PROBLEM
The answer must be an exact copy of the records, with every picture removed.

**** DATA TO USE

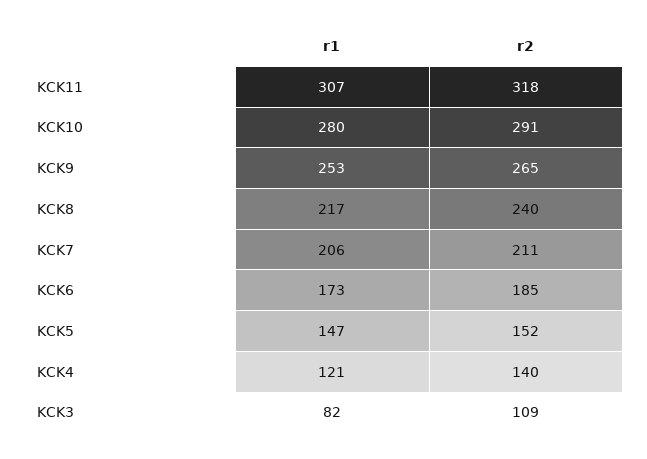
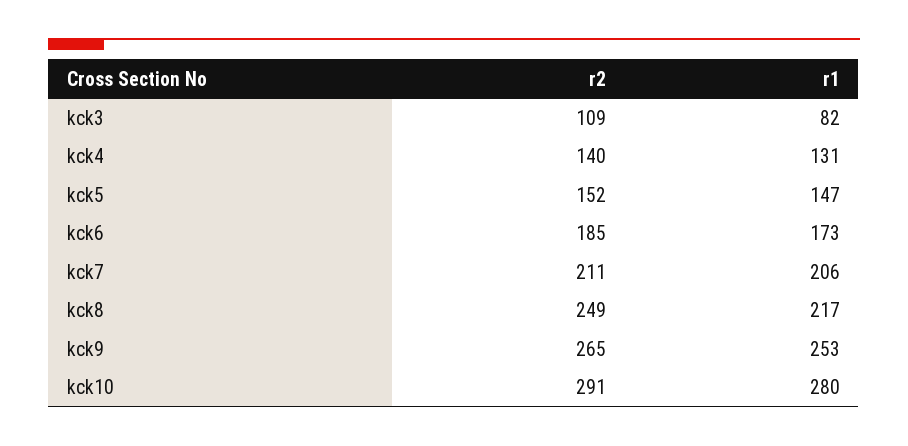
  {
    "r1": {
-     "KCK11": 307,
      "KCK10": 280,
      "KCK9": 253,
      "KCK8": 217,
      "KCK7": 206,
      "KCK6": 173,
      "KCK5": 147,
-     "KCK4": 121,
+     "KCK4": 131,
      "KCK3": 82
    },
    "r2": {
-     "KCK11": 318,
      "KCK10": 291,
      "KCK9": 265,
-     "KCK8": 240,
+     "KCK8": 249,
      "KCK7": 211,
      "KCK6": 185,
      "KCK5": 152,
      "KCK4": 140,
      "KCK3": 109
    }
  }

********

ANSWER TO THIS EXERCISE
  {
    "r1": {
-     "KCK11": 307,
      "KCK10": 280,
      "KCK9": 253,
      "KCK8": 217,
      "KCK7": 206,
      "KCK6": 173,
      "KCK5": 147,
-     "KCK4": 121,
+     "KCK4": 131,
      "KCK3": 82
    },
    "r2": {
-     "KCK11": 318,
      "KCK10": 291,
      "KCK9": 265,
-     "KCK8": 240,
+     "KCK8": 249,
      "KCK7": 211,
      "KCK6": 185,
      "KCK5": 152,
      "KCK4": 140,
      "KCK3": 109
    }
  }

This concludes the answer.